Music ore

First: check out the Blue Scholars. Seattle rap, and it’s outstanding. I think they’ll be huge.

I’m reminded of descriptions of life as a miner during the gold and silver rushes this week: you find a vein of precious ore, pull it out, take it to a mill, where it’s in turn separated into gold, silver, and the chaff.

I’m thinking about this because I’ve been back into music mining lately. There was a period of time (the original Napster era) when I spent amazing amounts of money on music because it became so easy to find music I liked. I found Neko Case that way, and bought circles around her, for instance, tracing equally good paths out from something I loved. This happened over and over: given a lead on a song or a band I might like, I’d hit Napster, download it, listen, and if I liked it, I’d soon buy $100 in CDs. If I didn’t, I deleted it. No song seemed too obscure for someone not to be sharing it, even if it was on some awful connection out of Guam, and I’d thank them where I could.

I spent more on music while Napster was up than I ever have or since.

Recently, though, I’ve been going back over old claims and finding they seem to have renewed.
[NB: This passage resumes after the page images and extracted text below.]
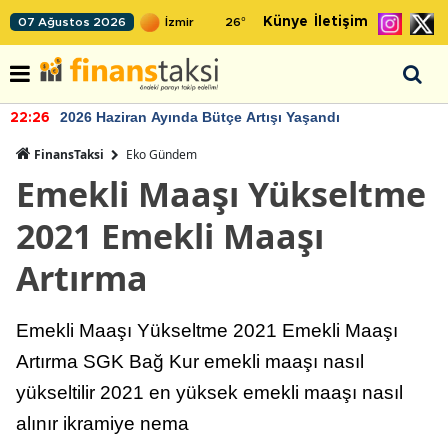
Künye
İletişim
07 Ağustos 2026
26
°
2026 Haziran Ayında Bütçe Artışı Yaşandı
22:26
FinansTaksi
Eko Gündem
Emekli Maaşı Yükseltme
2021 Emekli Maaşı
Artırma
Emekli Maaşı Yükseltme 2021 Emekli Maaşı
Artırma SGK Bağ Kur emekli maaşı nasıl
yükseltilir 2021 en yüksek emekli maaşı nasıl
alınır ikramiye nema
I loved some punk music a long time ago, and now Jeff Shaw told me to check out Jawbreaker, and I ended up buying all of those and looking for Jets to Brazil. In the meantime, I’m buying up all kinds of stuff I missed at the time, sifting through bands to find good stuff, and listening to more KEXP (and following up on songs they play, made easy through their excellent play list and charts)… and I’m spending crazy money again.

It feels weird at once to be supporting the RIAA in any way, since they shut down the richest vein I think they’ll ever tap, but there are two problems:
– while I think it was stupid of them to pursue Napster as they did, they were well within their rights to do so, and since the day’s never going to come when the legal system recognizes a Napster-type system as the electronic version of tape-swapping of my younger days (certainly not as long as the RIAA opposes it), if they want to shoot themselves, I’ve got no love for them
– I can try to patronize indy labels and steer my dollars as much as I can, but sometimes supporting artists I can’t see on tour means buying their stuff and supporting their label, which is okay, but which may in turn support the RIAA’s efforts. I don’t know if there’s much to be done about this

What amazes me is the desire to bring the sky down on those at the ground level. Say someone wants to share a great band they found, and they share the album on some spyware-infested P2P application. For $0 to the label, they give the band life and distribution to a huge audience, so on, so forth.

The penalties they face, civil and otherwise, are immense. Someone’s better off shoplifting a CD rather than download it, and it’s not even close. Or even beating someone up on the street. What happened to reasonableness as a standard?

But back to my point. There’s also a similar thrill to finding a rich, unknown vein to dig into. I remember the first time I heard a Sonic Youth CD (Dirty) and I can trace the music that led me to. There were a few bands — a few albums — that destroyed almost everything that had come before them, and my musical taste was built up from there. Two were 1992 releases: Dirty and Slanted and Enchanted. Beyond that, I grew up weaned on suburban Seattle radio. What did I know? The biggest musical sensation before that was when people started passing tapes of N.W.A. and Eazy-E (nooooooooot what you wanted your parents to overhear).

That jolt of discovery is part of what drives the perverse dynamics of jealousy that drive fans to embrace the fresh and obscure and then mock it when it finds a wider audience. But that’s a whole different post.

This week’s claims, if you’re curious:
Jawbreaker
Victor Vaughn
Go! Go! 7188
Mogwai
Blue Scholars

The New Pornographers have a new CD out now too, I like that a lot, but that’s an old mine I’ve been working for a long time.

2 thoughts on “Music ore

  1. Scraps

    My personal experience suggests that peer-to-peer hurts the used cd trade more than new; I used to spend lots of money experimenting with used cds (and branching out from the good ones as you describe); not so much anymore.

    Recommendations from people you don’t know probably aren’t worth a hell of a lot, but just in case: I have to plug the (sadly disbanded) Dismemberment Plan, the smartest, most wildly varied, and emotionally complex punk (or post-punk) band of recent times. They had four albums, all of them good; the third, Emergency & I, has never stopped amazing me from start to finish.